=== Begin Enclosure ===
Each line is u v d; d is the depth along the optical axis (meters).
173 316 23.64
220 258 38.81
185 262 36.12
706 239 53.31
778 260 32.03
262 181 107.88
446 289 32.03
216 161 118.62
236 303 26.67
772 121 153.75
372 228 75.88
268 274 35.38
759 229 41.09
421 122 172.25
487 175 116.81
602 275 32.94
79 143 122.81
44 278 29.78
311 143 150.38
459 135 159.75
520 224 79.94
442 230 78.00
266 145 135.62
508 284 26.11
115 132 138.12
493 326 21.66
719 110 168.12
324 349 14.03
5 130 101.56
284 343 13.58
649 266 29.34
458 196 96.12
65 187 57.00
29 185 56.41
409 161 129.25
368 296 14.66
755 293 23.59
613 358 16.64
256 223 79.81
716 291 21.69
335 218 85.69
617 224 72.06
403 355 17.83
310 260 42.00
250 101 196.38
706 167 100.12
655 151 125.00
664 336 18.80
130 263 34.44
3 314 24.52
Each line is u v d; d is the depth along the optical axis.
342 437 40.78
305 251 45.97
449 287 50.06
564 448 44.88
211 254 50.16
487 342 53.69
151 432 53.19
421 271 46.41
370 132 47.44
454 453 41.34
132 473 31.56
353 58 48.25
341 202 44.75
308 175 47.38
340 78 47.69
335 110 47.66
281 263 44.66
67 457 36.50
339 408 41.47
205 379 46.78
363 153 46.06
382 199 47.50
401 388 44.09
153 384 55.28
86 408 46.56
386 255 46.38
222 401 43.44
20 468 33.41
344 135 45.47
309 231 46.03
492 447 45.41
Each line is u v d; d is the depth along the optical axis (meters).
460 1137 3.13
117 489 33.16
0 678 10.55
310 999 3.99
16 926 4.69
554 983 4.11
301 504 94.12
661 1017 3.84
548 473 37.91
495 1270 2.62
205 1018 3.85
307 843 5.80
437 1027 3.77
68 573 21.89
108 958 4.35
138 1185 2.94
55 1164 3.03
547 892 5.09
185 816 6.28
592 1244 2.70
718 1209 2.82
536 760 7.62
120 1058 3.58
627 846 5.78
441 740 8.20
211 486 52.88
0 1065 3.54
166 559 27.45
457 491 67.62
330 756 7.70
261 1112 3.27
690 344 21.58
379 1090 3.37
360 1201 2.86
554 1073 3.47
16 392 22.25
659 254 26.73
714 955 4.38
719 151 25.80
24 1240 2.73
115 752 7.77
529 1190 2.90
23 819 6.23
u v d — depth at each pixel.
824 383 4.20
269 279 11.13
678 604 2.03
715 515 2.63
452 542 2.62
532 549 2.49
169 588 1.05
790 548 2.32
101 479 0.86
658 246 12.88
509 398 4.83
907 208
=== End Enclosure ===
Work instructions>
Starting from the first line of the records above, retype each line exactly up to and including the one that contains "205 379 46.78", and nothing more.

Answer box>
Each line is u v d; d is the depth along the optical axis (meters).
173 316 23.64
220 258 38.81
185 262 36.12
706 239 53.31
778 260 32.03
262 181 107.88
446 289 32.03
216 161 118.62
236 303 26.67
772 121 153.75
372 228 75.88
268 274 35.38
759 229 41.09
421 122 172.25
487 175 116.81
602 275 32.94
79 143 122.81
44 278 29.78
311 143 150.38
459 135 159.75
520 224 79.94
442 230 78.00
266 145 135.62
508 284 26.11
115 132 138.12
493 326 21.66
719 110 168.12
324 349 14.03
5 130 101.56
284 343 13.58
649 266 29.34
458 196 96.12
65 187 57.00
29 185 56.41
409 161 129.25
368 296 14.66
755 293 23.59
613 358 16.64
256 223 79.81
716 291 21.69
335 218 85.69
617 224 72.06
403 355 17.83
310 260 42.00
250 101 196.38
706 167 100.12
655 151 125.00
664 336 18.80
130 263 34.44
3 314 24.52
Each line is u v d; d is the depth along the optical axis.
342 437 40.78
305 251 45.97
449 287 50.06
564 448 44.88
211 254 50.16
487 342 53.69
151 432 53.19
421 271 46.41
370 132 47.44
454 453 41.34
132 473 31.56
353 58 48.25
341 202 44.75
308 175 47.38
340 78 47.69
335 110 47.66
281 263 44.66
67 457 36.50
339 408 41.47
205 379 46.78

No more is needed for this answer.